I have the answer to this problem but I am stumped as how to get there. Here it is

h(x)=e^x/5/sqrt2x^2-10x+17, I'm getting stuck moving the square root up. Help

Or is it

$ h(x) = \dfrac{e^{x/5}}{\sqrt{2x^2-10x+17}}$

With square roots note that $\sqrt{x} = x^{1/2}$ and don't forget the chain rule where appropriate (which you will need in this example)

 

[soroban]

Hello, sleepless!

I have the answer to this problem but I am stumped as how to get there.

. . h(x) = e^x/5/sqrt2x^2-10x+17.

i'm getting stuck moving the square root up. .Why do you want to do that?

I'll take a guess as to what the problem is . . .

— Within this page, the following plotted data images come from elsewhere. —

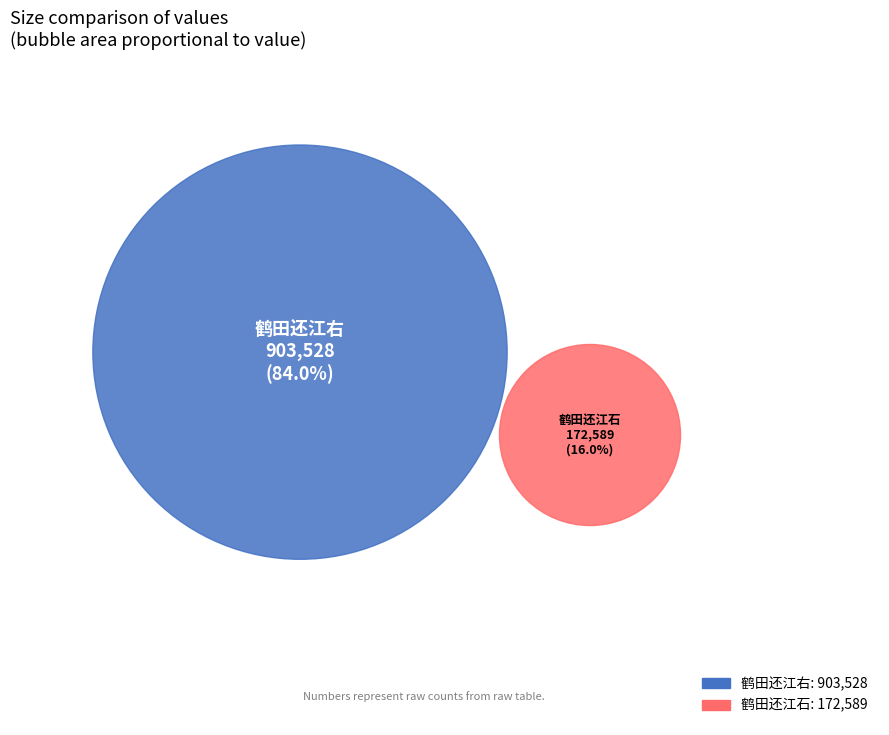

What is the change in value from 鹤田还江右 to 鹤田还江石?

-730939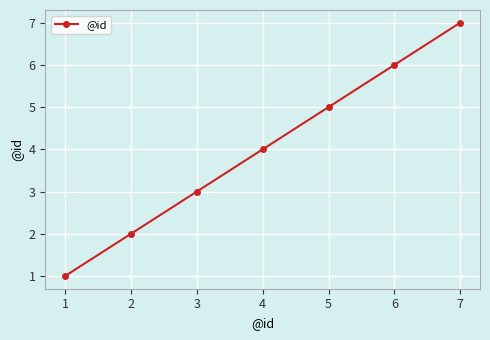

Rank the categories by value from lowest to highest.

1, 2, 3, 4, 5, 6, 7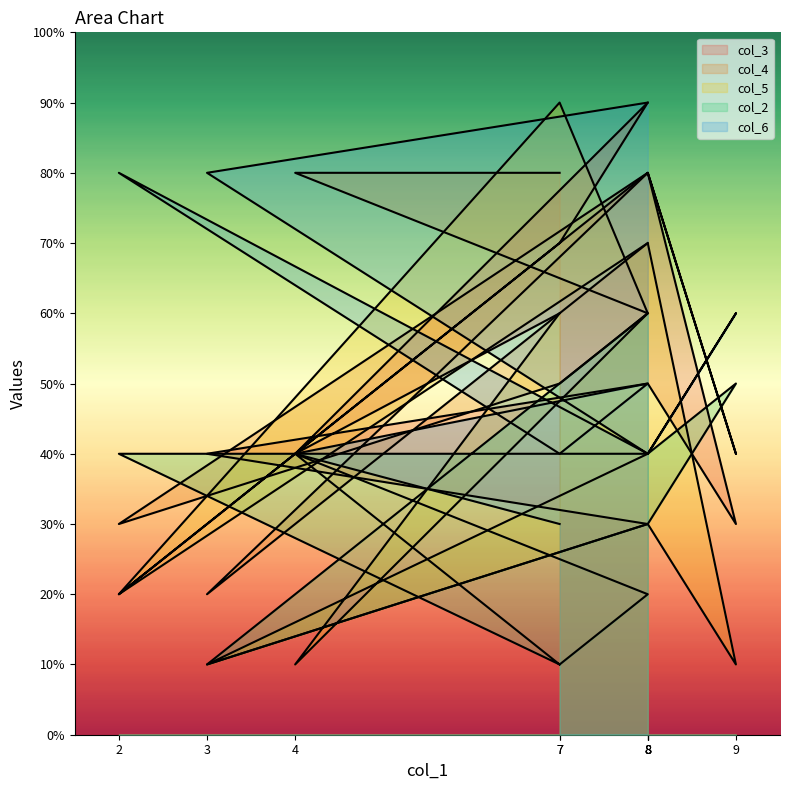

List the series in order of their peak value, highest first.

col_3, col_5, col_6, col_4, col_2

. . h(x) \;=\;\frac{e^{\frac{x}{5}}}{\sqrt{2x^2 - 10x + 17}} \;=\;\frac{e^{\frac{1}{5}x}}{(2x^2 - 10x + 17)^{\frac{1}{2}}}\text{Quotient Rule:}

. . h'(x) \;=\; \frac{(2x^2-10x+17)^{\frac{1}{2}}\cdot e^{\frac{1}{5}x} \!\cdot\!\frac{1}{5} \;-\; e^{\frac{1}{5}x}\!\cdot\!\frac{1}{2}(2x^2-10x+17)^{-\frac{1}{2}}(4x-10)} {2x^2 - 10x + 7}

. . . . . . =\;\frac{\frac{1}{5}e^{\frac{x}{5}}(2x^2 - 10x + 17)^{\frac{1}{2}} \;-\; e^{\frac{x}{5}}(2x-5)(2x^2-10x+17)^{-\frac{1}{2}}}{2x^2-10x+17}

Multiply numerator and denominator by (2x^2-10x + 17)^{\frac{1}{2}}

. . h'(x) \;=\;\frac{\frac{1}{5}e^{\frac{x}{5}}(2x^2-10x + 17) \;-\; e^{\frac{x}{5}}(2x-5)}{(2x^2-10x+17)^{\frac{3}{2}}}

. . . . . . =\;\tfrac{1}{5}e^{\frac{x}{5}}\!\cdot\!\frac{(2x^2 - 10x + 17) \;-\; 5(2x-5)}{(2x^2-10x+17)^{\frac{3}{2}}}

. . . . . . =\;\tfrac{1}{5}e^{\frac{x}{5}}\!\cdot\!\frac{2x^2 - 10x + 17 - 10x + 25}{(2x^2-10x+17)^{\frac{3}{2}}}

. . . . . . =\;\tfrac{1}{5}e^{\frac{x}{5}}\!\cdot \!\frac{2x^2-20x + 42}{(2x^2-20x+17)^{\frac{3}{2}}}

. . . . . . =\;\tfrac{2}{5}e^{\frac{x}{5}}\!\cdot\!\frac{x^2-10x + 21}{(2x^2-10x+17)^{\frac{3}{2}}}

 

[skeeter]

y = \frac{e^{x/5}}{\sqrt{2x^2-10x+17}}

\ln{y} = \frac{x}{5} - \frac{1}{2}\ln(2x^2-10x+17)

\frac{y'}{y} = \frac{1}{5} - \frac{2x-5}{2x^2-10x+17}

\frac{y'}{y} = \frac{2x^2-20x+42}{5(2x^2-10x+17)}

y' = \frac{e^{x/5}}{\sqrt{2x^2-10x+17}} \cdot \frac{2x^2-20x+42}{5(2x^2-10x+17)}

y' = \frac{2e^{x/5}(x^2-10x+21)}{5(2x^2-10x+17)^{\frac{3}{2}}}

don't you love logarithmic differentiation?